= Beginning of Section =

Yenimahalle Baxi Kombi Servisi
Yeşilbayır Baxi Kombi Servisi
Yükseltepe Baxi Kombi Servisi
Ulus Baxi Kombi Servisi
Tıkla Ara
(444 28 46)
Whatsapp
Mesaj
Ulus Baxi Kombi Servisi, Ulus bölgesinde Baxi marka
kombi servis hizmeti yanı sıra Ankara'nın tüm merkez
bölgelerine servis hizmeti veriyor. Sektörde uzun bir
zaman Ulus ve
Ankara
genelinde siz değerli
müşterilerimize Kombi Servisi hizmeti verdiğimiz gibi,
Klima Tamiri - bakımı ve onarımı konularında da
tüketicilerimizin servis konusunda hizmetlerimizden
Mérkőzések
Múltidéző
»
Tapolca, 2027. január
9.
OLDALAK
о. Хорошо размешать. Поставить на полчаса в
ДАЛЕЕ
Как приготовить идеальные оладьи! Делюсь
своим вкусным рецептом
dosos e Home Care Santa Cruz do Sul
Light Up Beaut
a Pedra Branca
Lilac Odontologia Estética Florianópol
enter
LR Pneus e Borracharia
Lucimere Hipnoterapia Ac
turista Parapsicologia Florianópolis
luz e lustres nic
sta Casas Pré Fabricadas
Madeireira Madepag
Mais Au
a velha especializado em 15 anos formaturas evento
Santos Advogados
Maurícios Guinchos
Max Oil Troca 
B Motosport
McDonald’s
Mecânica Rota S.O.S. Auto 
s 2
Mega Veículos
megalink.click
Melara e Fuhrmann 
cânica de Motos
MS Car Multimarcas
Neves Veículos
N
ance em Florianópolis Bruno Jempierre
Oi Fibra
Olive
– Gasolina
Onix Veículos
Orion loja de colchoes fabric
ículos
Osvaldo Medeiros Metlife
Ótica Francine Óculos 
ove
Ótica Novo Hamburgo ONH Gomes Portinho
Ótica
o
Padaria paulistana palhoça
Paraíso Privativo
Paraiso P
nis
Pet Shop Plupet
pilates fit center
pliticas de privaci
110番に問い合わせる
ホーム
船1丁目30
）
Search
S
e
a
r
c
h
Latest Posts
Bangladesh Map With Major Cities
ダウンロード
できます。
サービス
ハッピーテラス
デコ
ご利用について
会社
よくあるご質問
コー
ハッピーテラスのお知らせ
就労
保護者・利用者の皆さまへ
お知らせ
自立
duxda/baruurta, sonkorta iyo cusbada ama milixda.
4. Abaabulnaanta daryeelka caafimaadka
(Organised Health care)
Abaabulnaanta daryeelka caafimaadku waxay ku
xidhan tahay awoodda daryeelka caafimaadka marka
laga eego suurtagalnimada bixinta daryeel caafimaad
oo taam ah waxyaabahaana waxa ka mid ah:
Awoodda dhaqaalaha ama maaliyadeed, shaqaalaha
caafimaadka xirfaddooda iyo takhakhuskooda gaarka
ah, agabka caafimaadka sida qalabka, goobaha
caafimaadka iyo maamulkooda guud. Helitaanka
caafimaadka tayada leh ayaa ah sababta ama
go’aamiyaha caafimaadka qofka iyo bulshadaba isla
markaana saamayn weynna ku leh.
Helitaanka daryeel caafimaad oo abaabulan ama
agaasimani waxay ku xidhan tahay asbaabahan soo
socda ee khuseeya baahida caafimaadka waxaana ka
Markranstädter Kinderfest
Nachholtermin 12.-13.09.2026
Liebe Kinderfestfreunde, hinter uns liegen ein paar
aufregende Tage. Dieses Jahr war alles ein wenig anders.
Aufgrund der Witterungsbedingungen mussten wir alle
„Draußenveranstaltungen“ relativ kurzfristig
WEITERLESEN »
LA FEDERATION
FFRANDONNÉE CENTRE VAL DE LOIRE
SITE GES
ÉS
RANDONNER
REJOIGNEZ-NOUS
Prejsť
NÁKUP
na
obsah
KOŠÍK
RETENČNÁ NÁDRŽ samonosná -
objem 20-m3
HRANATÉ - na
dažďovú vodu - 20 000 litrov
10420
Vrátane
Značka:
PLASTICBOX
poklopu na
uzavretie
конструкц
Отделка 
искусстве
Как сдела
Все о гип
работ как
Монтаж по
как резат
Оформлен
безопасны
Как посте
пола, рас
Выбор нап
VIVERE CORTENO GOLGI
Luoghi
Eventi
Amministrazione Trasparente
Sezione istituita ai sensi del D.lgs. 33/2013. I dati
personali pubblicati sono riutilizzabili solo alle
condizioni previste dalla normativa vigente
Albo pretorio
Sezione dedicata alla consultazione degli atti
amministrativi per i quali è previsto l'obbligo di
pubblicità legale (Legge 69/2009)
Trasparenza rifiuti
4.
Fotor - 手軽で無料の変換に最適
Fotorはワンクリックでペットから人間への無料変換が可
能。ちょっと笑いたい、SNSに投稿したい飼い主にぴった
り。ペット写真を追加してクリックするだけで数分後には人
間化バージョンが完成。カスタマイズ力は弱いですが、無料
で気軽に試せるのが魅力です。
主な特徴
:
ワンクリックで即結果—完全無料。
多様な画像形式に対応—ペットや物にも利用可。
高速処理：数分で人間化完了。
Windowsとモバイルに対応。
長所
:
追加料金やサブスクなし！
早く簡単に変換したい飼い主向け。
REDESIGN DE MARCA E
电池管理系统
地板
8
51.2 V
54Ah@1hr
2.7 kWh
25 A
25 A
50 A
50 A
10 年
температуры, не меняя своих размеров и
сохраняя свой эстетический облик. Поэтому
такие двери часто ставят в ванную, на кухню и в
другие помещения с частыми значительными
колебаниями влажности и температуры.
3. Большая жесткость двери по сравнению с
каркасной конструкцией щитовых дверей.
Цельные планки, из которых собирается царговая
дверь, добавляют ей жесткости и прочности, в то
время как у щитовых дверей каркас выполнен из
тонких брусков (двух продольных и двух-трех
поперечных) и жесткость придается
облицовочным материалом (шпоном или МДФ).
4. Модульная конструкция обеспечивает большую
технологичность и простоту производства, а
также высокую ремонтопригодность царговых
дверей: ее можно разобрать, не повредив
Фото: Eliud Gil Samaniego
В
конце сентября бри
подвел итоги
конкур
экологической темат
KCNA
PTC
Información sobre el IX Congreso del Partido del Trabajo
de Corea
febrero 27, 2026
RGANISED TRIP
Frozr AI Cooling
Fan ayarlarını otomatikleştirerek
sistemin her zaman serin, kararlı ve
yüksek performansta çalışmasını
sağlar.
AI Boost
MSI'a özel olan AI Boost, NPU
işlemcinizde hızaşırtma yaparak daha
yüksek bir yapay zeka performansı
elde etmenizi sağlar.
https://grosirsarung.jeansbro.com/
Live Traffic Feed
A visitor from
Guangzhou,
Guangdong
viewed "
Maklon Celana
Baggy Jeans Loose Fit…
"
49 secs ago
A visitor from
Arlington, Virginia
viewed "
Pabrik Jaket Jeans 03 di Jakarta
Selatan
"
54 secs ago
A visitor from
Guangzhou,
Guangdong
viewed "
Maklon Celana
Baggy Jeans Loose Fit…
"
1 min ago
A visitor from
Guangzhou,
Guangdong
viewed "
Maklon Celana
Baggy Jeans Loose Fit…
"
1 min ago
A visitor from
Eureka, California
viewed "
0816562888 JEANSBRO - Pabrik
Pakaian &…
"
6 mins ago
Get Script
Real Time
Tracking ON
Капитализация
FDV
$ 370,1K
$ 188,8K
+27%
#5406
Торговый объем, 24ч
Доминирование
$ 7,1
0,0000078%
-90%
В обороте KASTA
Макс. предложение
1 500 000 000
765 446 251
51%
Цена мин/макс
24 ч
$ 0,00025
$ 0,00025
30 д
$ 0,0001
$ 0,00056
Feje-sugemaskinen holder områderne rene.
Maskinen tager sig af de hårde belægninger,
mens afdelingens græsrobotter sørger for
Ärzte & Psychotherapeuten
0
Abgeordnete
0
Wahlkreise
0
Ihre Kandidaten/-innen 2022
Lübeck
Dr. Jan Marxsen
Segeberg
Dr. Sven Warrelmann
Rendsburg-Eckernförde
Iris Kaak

= End of Section =

• _Task statement_
Track down every line of the material containing the string "hizmeti", and copy it.

• _Task answer_
kombi servis hizmeti yanı sıra Ankara'nın tüm merkez
bölgelerine servis hizmeti veriyor. Sektörde uzun bir
müşterilerimize Kombi Servisi hizmeti verdiğimiz gibi,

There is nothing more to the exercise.